The film's opening credits make clear it is not entirely factually accurate, with a "Based on a true story" disclaimer. Liman has described the film as "a fun lie based on a true story."
When asked by Abraham Riesman of Vulture if the film was a biographical film, director Doug Liman said "You know, we're not making a biopic. Tom Cruise doesn't look like Barry Seal. His character is inspired by the stories we learned about Barry." Although Cruise reportedly gained weight for the role, he is only tall and Seal was an obese man who reportedly weighed 300 lb.
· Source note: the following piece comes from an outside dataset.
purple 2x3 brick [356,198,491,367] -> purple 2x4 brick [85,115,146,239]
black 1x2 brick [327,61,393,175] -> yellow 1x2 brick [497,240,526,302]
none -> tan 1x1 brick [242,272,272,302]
Despite the film's suggestion Seal was recruited by the CIA while working for TWA, Seal denied in court that he had ever worked for the CIA. Monty Schafer was a fictional character and not based on a real-life CIA officer. A 1996 report by the CIA inspector general acknowledged that the agency had conducted a covert training exercise at the Mena Intermountain Municipal Airport with another federal agency, but found no evidence that the agency had been involved in any illegal activities.

Seal was fired from TWA in 1974 for falsely claiming medical leave when he was involved in a smuggling scheme. Seal's connections with cartel bosses were also not direct when he was running his drug operations and he did not meet Pablo Escobar and the Ochoa brothers in person until 1984, when he was working as an informant for the DEA on an undercover operation, following his arrest.

Seal's third wife Deborah, loosely adapted into the character Lucy, stated Seal started his drug smuggling business in 1975, not 1980 like the film suggests and also stated the smuggling was centered around marijuana before it involved cocaine. Seal's DEA record also noted he expanded to smuggling cocaine in 1978 and claimed that he was smuggling marijuana as early as 1976. Additionally, Seal's ties to the Medellín Cartel did not begin after being kidnapped while refueling his plane in Colombia, but when he met a smuggler who flew for cartel operative Jorge Ochoa during a flight home from Honduras where he served nine months in a local jail after being caught smuggling drugs in 1979.

Liman has also acknowledged that the film's zero-gravity love scene was his idea and that he received the inspiration for it after he and Cruise collided in the cockpit while filming a flight scene.

Seal was unapologetic about his weapons and drug smuggling operations, even stating once in a television interview, "Whether you call it soldier of fortune or what, it's a way of life for me. I enjoy it and I'm going to keep doing it." He also never crash-landed into a suburban neighborhood.